Introduction of product into the vasculature may lead to embolization, occlusion of the vessels, ischemia, or infarction. Take Em excesso care when injecting soft tissue fillers, for example inject the product slowly and apply the least amount of pressure necessary. Rare but serious adverse events associated with the intravascular injection of soft tissue fillers in the face have been reported and include temporary or permanent vision impairment, blindness, cerebral ischemia or cerebral hemorrhage, leading to stroke, skin necrosis, and damage to underlying facial structures.

Tell your health care provider if you are taking blood thinners or medicines that can interfere with the clotting of blood, such as aspirin or warfarin. These medicines might make it more likely that you will experience bruising or bleeding at the injection sitio.

RADIESSE® (+) is contraindicated in patients with known hypersensitivity to lidocaine or anesthetics of the amide type.

Tell your health care provider if you have any diseases, injuries or disabilities of the hand, if you have a history forming large, raised scars or if you have had any other skin treatments such as skin peels.

Calcium hydroxylapatite, or CaHA, is what makes Radiesse unique as a dermal filler treatment. Radiesse is composed of CaHA suspended in an aqueous gel copyright.3

Tell your health care provider if you are taking blood thinners or medicines that can interfere with the clotting of blood, such as aspirin or warfarin. These medicines might make it more likely that you will experience bruising or bleeding at the injection site.

RADIESSE® and RADIESSE® (+) Injectable Implants are FDA-approved for subdermal implantation for the correction of moderate to severe facial radiesse wrinkles and folds, such as nasolabial folds. RADIESSE® is also indicated for hand augmentation to correct volume loss in the dorsum of the hands.

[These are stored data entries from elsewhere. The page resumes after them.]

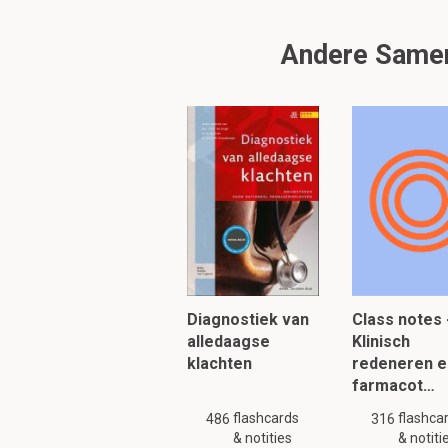
Andere Samenv
Om verder te 
Diagnostiek van
Class notes 
alledaagse
Klinisch
klachten
redeneren e
farmacot…
flashcards
flashca
486
316
& notities
& notiti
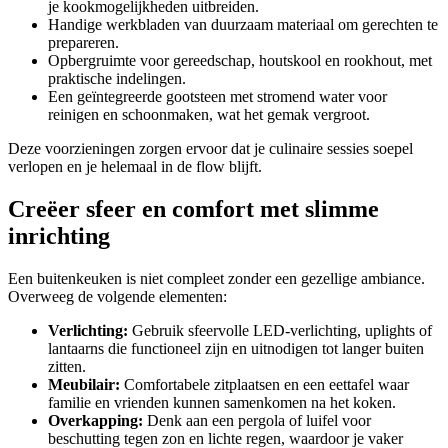
je kookmogelijkheden uitbreiden.
Handige werkbladen van duurzaam materiaal om gerechten te
prepareren.
Opbergruimte voor gereedschap, houtskool en rookhout, met
praktische indelingen.
Een geïntegreerde gootsteen met stromend water voor
reinigen en schoonmaken, wat het gemak vergroot.
Deze voorzieningen zorgen ervoor dat je culinaire sessies soepel
verlopen en je helemaal in de flow blijft.
Creëer sfeer en comfort met slimme
inrichting
Een buitenkeuken is niet compleet zonder een gezellige ambiance.
Overweeg de volgende elementen:
Verlichting:
Gebruik sfeervolle LED-verlichting, uplights of
lantaarns die functioneel zijn en uitnodigen tot langer buiten
zitten.
Meubilair:
Comfortabele zitplaatsen en een eettafel waar
familie en vrienden kunnen samenkomen na het koken.
Overkapping:
Denk aan een pergola of luifel voor
beschutting tegen zon en lichte regen, waardoor je vaker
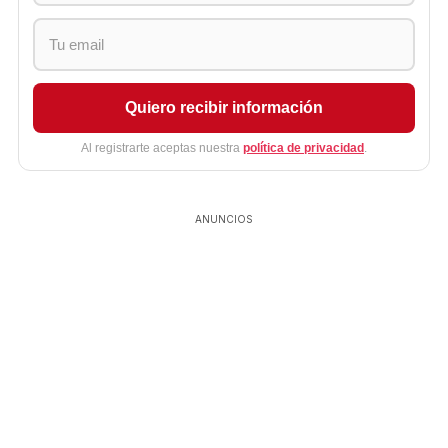
Quiero recibir información
Al registrarte aceptas nuestra
política de privacidad
.
ANUNCIOS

Please see the Patient Information Guide available at for list of these events. Tell your health care provider about any side effects that bother you or do not go away.

Delayed-onset inflammation near the site of injection is one of the known adverse events associated with dermal fillers. Cases of delayed-onset inflammation have been reported to occur at the treatment site following viral or bacterial illnesses or infections, vaccinations, or dental procedures. Typically, the reported inflammation was responsive to treatment or resolved on its own.

Liftera é uma tecnologia de ultrassom microfocado recomendada para tratamentos esté especialmenteticos por rejuvenescimento facial. Ela oferece efeitos a curto e longo prazo, é segura e precisa e serve para liftings faciais e corporais e demais procedimentos.

Radiesse (+) injectable implant is also indicated for deep injection (subdermal and/or supraperiosteal) for soft tissue augmentation to improve moderate to severe loss of jawline contour in adults over the age of 21.

1 Successful completion of this indication-specific training by providers is necessary prior to their administration of fillers for such new indications.

You should minimize strenuous activity and avoid extensive sun or heat exposure for about 24 hours after treatment and until any swelling or redness has resolved.